Repeat each record below exactly as given.
[Opening Available data section]
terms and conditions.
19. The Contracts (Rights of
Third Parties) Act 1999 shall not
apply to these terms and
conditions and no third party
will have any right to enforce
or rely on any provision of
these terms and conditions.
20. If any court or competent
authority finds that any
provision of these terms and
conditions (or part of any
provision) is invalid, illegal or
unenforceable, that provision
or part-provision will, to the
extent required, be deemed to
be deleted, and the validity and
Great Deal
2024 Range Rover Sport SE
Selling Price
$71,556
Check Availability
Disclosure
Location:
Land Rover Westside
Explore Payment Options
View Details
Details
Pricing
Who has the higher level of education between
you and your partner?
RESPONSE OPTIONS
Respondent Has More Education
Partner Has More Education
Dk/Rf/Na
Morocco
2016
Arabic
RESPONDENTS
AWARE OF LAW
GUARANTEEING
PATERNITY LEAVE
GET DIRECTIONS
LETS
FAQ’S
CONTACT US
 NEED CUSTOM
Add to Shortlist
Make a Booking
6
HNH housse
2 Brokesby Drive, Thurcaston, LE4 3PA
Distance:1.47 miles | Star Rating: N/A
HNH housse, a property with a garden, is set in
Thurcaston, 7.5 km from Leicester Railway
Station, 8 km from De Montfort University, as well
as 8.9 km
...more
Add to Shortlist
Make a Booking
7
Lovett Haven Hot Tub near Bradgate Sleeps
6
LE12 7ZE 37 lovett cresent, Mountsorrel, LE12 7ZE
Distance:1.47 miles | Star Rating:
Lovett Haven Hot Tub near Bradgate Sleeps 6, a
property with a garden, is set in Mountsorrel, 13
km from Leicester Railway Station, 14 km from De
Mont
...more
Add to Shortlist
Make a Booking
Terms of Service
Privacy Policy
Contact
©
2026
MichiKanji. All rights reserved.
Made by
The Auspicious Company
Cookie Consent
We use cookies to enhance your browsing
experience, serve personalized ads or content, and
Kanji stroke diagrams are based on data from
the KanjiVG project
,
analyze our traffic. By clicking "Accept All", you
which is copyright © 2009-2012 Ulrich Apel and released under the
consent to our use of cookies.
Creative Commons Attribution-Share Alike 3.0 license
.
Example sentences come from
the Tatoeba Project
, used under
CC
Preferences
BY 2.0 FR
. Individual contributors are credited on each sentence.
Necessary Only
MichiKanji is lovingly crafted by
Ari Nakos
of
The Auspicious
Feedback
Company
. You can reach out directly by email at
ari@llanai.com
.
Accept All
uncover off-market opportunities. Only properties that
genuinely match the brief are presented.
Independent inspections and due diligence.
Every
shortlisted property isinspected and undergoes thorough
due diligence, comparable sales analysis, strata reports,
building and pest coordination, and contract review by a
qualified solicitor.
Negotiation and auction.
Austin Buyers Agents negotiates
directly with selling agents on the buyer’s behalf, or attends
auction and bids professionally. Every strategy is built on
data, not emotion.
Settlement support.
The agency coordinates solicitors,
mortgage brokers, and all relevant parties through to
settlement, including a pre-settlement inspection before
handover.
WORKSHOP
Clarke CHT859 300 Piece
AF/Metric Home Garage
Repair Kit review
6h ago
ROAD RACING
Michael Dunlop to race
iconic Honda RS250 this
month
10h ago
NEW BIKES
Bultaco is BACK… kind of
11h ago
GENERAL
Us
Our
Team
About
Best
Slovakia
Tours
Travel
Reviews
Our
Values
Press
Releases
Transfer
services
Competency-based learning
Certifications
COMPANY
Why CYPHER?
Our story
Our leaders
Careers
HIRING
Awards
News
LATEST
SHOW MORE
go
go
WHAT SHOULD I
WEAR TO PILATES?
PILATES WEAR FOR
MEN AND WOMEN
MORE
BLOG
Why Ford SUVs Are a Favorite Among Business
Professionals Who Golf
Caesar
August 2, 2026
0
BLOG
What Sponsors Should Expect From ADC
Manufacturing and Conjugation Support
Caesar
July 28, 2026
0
[Closing Available data section]
#### [Reply to the task]
terms and conditions.
19. The Contracts (Rights of
Third Parties) Act 1999 shall not
apply to these terms and
conditions and no third party
will have any right to enforce
or rely on any provision of
these terms and conditions.
20. If any court or competent
authority finds that any
provision of these terms and
conditions (or part of any
provision) is invalid, illegal or
unenforceable, that provision
or part-provision will, to the
extent required, be deemed to
be deleted, and the validity and
Great Deal
2024 Range Rover Sport SE
Selling Price
$71,556
Check Availability
Disclosure
Location:
Land Rover Westside
Explore Payment Options
View Details
Details
Pricing
Who has the higher level of education between
you and your partner?
RESPONSE OPTIONS
Respondent Has More Education
Partner Has More Education
Dk/Rf/Na
Morocco
2016
Arabic
RESPONDENTS
AWARE OF LAW
GUARANTEEING
PATERNITY LEAVE
GET DIRECTIONS
LETS
FAQ’S
CONTACT US
 NEED CUSTOM
Add to Shortlist
Make a Booking
6
HNH housse
2 Brokesby Drive, Thurcaston, LE4 3PA
Distance:1.47 miles | Star Rating: N/A
HNH housse, a property with a garden, is set in
Thurcaston, 7.5 km from Leicester Railway
Station, 8 km from De Montfort University, as well
as 8.9 km
...more
Add to Shortlist
Make a Booking
7
Lovett Haven Hot Tub near Bradgate Sleeps
6
LE12 7ZE 37 lovett cresent, Mountsorrel, LE12 7ZE
Distance:1.47 miles | Star Rating:
Lovett Haven Hot Tub near Bradgate Sleeps 6, a
property with a garden, is set in Mountsorrel, 13
km from Leicester Railway Station, 14 km from De
Mont
...more
Add to Shortlist
Make a Booking
Terms of Service
Privacy Policy
Contact
©
2026
MichiKanji. All rights reserved.
Made by
The Auspicious Company
Cookie Consent
We use cookies to enhance your browsing
experience, serve personalized ads or content, and
Kanji stroke diagrams are based on data from
the KanjiVG project
,
analyze our traffic. By clicking "Accept All", you
which is copyright © 2009-2012 Ulrich Apel and released under the
consent to our use of cookies.
Creative Commons Attribution-Share Alike 3.0 license
.
Example sentences come from
the Tatoeba Project
, used under
CC
Preferences
BY 2.0 FR
. Individual contributors are credited on each sentence.
Necessary Only
MichiKanji is lovingly crafted by
Ari Nakos
of
The Auspicious
Feedback
Company
. You can reach out directly by email at
ari@llanai.com
.
Accept All
uncover off-market opportunities. Only properties that
genuinely match the brief are presented.
Independent inspections and due diligence.
Every
shortlisted property isinspected and undergoes thorough
due diligence, comparable sales analysis, strata reports,
building and pest coordination, and contract review by a
qualified solicitor.
Negotiation and auction.
Austin Buyers Agents negotiates
directly with selling agents on the buyer’s behalf, or attends
auction and bids professionally. Every strategy is built on
data, not emotion.
Settlement support.
The agency coordinates solicitors,
mortgage brokers, and all relevant parties through to
settlement, including a pre-settlement inspection before
handover.
WORKSHOP
Clarke CHT859 300 Piece
AF/Metric Home Garage
Repair Kit review
6h ago
ROAD RACING
Michael Dunlop to race
iconic Honda RS250 this
month
10h ago
NEW BIKES
Bultaco is BACK… kind of
11h ago
GENERAL
Us
Our
Team
About
Best
Slovakia
Tours
Travel
Reviews
Our
Values
Press
Releases
Transfer
services
Competency-based learning
Certifications
COMPANY
Why CYPHER?
Our story
Our leaders
Careers
HIRING
Awards
News
LATEST
SHOW MORE
go
go
WHAT SHOULD I
WEAR TO PILATES?
PILATES WEAR FOR
MEN AND WOMEN
MORE
BLOG
Why Ford SUVs Are a Favorite Among Business
Professionals Who Golf
Caesar
August 2, 2026
0
BLOG
What Sponsors Should Expect From ADC
Manufacturing and Conjugation Support
Caesar
July 28, 2026
0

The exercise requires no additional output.